__STUDY MATERIAL__.
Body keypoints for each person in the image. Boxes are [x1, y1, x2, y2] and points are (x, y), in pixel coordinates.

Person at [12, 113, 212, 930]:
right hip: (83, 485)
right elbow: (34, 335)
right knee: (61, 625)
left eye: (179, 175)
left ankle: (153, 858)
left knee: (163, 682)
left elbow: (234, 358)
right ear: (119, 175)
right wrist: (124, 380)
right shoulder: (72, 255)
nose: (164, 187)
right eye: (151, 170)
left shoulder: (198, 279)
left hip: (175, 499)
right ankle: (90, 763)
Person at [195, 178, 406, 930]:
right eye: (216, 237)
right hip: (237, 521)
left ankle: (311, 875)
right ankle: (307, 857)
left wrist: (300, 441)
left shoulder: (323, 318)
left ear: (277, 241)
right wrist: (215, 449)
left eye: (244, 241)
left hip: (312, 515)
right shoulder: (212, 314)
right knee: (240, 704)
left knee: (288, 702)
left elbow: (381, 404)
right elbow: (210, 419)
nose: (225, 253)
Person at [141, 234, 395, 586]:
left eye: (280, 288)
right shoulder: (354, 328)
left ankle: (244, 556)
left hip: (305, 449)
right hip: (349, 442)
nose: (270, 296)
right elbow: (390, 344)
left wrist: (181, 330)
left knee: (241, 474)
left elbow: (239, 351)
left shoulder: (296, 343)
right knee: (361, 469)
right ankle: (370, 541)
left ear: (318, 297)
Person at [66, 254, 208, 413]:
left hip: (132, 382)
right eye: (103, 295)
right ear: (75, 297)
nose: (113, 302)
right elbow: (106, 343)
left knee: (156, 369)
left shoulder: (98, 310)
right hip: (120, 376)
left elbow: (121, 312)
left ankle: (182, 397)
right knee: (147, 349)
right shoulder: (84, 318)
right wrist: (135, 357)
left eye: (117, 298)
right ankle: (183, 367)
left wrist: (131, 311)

---

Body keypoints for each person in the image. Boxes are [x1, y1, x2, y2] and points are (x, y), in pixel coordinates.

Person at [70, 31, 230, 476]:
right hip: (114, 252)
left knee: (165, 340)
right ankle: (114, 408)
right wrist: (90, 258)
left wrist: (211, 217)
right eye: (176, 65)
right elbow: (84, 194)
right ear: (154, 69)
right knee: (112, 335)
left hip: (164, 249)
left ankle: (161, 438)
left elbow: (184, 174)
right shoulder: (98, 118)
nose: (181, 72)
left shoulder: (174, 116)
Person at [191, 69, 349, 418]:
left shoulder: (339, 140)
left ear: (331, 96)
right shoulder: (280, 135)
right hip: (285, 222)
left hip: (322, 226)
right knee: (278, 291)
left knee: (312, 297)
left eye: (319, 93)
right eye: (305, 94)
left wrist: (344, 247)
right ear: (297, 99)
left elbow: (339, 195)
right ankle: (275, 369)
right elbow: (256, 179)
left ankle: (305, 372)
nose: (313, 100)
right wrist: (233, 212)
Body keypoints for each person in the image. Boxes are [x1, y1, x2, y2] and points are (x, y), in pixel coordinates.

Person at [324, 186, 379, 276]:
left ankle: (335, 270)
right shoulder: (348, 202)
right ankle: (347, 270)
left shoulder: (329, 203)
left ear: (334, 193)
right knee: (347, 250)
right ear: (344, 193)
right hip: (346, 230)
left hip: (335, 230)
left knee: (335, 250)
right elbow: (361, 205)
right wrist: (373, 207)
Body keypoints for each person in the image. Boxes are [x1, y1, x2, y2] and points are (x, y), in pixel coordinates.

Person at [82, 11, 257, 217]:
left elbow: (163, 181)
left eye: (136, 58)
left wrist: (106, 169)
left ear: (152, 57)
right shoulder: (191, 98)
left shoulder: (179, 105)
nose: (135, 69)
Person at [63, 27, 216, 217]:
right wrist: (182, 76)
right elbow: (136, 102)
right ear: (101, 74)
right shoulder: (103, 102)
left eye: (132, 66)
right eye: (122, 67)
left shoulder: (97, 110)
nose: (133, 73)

__EXERCISE GOAL__.
The listing above holds a line with "left elbow: (234, 358)" and a line with "left ear: (318, 297)". Print the stretch from the first through the second, exactly and alone.

__ANSWER SECTION__.
left elbow: (234, 358)
right ear: (119, 175)
right wrist: (124, 380)
right shoulder: (72, 255)
nose: (164, 187)
right eye: (151, 170)
left shoulder: (198, 279)
left hip: (175, 499)
right ankle: (90, 763)
Person at [195, 178, 406, 930]:
right eye: (216, 237)
right hip: (237, 521)
left ankle: (311, 875)
right ankle: (307, 857)
left wrist: (300, 441)
left shoulder: (323, 318)
left ear: (277, 241)
right wrist: (215, 449)
left eye: (244, 241)
left hip: (312, 515)
right shoulder: (212, 314)
right knee: (240, 704)
left knee: (288, 702)
left elbow: (381, 404)
right elbow: (210, 419)
nose: (225, 253)
Person at [141, 234, 395, 586]:
left eye: (280, 288)
right shoulder: (354, 328)
left ankle: (244, 556)
left hip: (305, 449)
right hip: (349, 442)
nose: (270, 296)
right elbow: (390, 344)
left wrist: (181, 330)
left knee: (241, 474)
left elbow: (239, 351)
left shoulder: (296, 343)
right knee: (361, 469)
right ankle: (370, 541)
left ear: (318, 297)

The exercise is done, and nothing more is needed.